Published on : Wednesday, January 29, 2020
Wayfare chief executive, Richard Lauder explained that the Government of China’s decision to stop all group as well as package tours would certainly impact its operations which include Real Journeys and Go Orange, and at the same time could reduce in sailings on Milford Sound and Lake Wakitipu. However, with tourism accounting for 20 per cent of the export earnings of New Zealand, the greater economy will probably feel the pinch too as higher spending Chinese visitor numbers diminish during the Chinese New Year holidays, a time when they would normally peak.
Tourism New Zealand chief executive, Stephen England-Hall explained that they had thought of the drop in Chinese holiday arrivals (which totalled about 330,000 last year) but it would pick up during the summers. “But that’s clearly unlikely to happen at this point.”

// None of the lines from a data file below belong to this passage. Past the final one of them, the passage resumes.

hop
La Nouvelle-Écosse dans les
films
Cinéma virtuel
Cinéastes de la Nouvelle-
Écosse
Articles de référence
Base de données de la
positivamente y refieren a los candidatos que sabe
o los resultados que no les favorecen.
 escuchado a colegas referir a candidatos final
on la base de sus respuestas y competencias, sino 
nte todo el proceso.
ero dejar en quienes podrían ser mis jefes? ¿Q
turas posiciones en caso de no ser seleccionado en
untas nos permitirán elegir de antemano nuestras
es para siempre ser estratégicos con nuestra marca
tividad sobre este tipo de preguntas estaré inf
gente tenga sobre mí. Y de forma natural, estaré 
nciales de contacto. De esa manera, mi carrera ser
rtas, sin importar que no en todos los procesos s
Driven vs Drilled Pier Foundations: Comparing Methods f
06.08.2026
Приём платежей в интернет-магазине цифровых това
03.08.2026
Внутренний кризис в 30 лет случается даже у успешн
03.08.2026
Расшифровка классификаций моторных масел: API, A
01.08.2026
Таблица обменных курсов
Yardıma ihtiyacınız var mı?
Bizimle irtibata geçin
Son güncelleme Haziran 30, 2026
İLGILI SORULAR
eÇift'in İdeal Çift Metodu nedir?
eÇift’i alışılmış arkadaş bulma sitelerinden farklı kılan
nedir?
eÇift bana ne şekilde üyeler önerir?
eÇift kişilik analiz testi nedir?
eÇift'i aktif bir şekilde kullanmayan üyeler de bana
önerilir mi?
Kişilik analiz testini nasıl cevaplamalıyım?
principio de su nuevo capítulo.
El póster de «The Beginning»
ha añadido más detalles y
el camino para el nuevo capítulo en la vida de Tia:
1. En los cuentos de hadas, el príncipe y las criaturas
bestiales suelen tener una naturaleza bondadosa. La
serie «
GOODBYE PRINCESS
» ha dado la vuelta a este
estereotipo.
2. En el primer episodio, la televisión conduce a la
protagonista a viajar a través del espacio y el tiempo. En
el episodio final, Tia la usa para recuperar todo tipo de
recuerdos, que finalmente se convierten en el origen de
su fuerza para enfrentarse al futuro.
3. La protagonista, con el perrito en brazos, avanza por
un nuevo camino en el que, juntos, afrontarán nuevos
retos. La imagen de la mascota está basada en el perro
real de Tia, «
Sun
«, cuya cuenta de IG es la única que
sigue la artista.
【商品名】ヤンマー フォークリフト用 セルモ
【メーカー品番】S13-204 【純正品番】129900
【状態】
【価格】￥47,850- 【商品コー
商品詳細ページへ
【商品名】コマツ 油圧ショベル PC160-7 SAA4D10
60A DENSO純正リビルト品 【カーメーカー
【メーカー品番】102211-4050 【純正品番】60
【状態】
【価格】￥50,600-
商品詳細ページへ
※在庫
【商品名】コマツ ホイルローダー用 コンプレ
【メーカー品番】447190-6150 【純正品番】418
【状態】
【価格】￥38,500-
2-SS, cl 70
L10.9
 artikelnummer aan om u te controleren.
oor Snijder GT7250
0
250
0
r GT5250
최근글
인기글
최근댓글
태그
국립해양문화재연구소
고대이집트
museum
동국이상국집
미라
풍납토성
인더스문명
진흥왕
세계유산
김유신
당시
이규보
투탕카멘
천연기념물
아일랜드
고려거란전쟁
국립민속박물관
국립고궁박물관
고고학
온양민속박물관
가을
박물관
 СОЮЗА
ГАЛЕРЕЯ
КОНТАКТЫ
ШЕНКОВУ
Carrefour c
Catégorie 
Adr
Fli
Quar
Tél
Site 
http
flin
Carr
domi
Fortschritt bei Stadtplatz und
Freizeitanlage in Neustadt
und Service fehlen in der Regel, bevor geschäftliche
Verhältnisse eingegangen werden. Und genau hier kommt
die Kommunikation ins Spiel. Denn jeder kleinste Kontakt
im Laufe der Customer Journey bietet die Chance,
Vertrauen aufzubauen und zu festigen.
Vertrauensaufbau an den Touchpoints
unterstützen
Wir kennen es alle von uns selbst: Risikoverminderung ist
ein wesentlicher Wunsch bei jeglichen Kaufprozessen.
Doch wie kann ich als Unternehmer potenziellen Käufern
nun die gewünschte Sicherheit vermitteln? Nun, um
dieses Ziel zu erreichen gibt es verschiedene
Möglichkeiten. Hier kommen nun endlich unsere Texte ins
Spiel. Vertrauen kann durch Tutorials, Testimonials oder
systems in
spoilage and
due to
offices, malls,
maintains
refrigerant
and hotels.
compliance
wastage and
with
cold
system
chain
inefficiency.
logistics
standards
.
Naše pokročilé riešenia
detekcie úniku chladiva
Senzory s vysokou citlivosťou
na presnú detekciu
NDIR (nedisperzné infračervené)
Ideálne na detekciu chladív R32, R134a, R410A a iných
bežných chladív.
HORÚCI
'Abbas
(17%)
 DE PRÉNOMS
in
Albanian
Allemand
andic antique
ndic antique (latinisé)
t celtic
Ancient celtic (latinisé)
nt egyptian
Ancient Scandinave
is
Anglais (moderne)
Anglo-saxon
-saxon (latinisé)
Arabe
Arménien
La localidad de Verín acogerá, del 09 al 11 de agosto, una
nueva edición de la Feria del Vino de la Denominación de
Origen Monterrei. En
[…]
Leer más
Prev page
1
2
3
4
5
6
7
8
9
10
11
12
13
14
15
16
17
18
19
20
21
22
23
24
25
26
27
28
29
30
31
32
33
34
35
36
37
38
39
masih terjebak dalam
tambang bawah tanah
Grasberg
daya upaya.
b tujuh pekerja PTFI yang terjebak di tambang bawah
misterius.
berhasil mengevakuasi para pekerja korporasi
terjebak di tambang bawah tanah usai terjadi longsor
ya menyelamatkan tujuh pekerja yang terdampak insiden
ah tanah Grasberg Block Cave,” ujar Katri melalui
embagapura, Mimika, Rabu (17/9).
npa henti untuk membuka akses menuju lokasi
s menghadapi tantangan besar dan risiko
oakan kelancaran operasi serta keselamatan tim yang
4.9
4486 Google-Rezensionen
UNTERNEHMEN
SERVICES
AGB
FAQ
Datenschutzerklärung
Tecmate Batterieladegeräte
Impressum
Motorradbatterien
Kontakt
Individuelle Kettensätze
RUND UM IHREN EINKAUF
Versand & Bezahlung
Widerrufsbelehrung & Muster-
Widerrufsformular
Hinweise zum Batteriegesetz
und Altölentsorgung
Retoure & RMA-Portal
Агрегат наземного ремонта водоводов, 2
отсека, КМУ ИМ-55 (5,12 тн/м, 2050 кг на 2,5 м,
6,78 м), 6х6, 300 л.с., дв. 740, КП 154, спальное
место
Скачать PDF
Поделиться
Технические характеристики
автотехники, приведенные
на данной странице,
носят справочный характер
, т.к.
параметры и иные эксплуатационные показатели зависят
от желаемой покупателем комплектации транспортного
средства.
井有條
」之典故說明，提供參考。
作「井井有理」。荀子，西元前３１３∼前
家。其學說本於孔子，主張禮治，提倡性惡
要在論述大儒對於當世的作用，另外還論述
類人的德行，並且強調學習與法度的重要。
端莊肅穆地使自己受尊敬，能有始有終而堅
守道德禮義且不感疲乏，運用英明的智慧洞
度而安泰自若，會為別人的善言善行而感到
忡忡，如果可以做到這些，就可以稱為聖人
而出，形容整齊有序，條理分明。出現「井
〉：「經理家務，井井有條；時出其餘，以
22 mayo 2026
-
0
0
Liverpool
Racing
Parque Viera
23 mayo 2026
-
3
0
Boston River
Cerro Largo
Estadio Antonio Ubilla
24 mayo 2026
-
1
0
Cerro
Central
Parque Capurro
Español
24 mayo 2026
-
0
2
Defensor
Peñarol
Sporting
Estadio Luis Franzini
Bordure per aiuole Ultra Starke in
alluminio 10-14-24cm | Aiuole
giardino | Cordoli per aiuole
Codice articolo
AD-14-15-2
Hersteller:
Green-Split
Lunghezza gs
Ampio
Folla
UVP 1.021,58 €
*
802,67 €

England-Hall cautioned in 2019 in which he predicted that Chinese visitor numbers had been overly optimistic and their spend in the next two years was probably hit a down by half a billion dollars.
“but that didn’t take into account a major external event like the coronavirus.”
“Those businesses heavily dependent on the Chinese market will feel some impact and the size of that will depend on exactly how the ban is implemented at local level in China, but people should plan on having a pretty bumpy year.”
He stated that it was also possible that infection anxiety could support travellers from countries outside China in postponing their holidays.
“There is a risk that in some more risk averse cultures they might just say ‘we’ll stay home this year and we’ll go next year.’
“If that happens at any scale that will have a significant impact across the tourism industry globally.”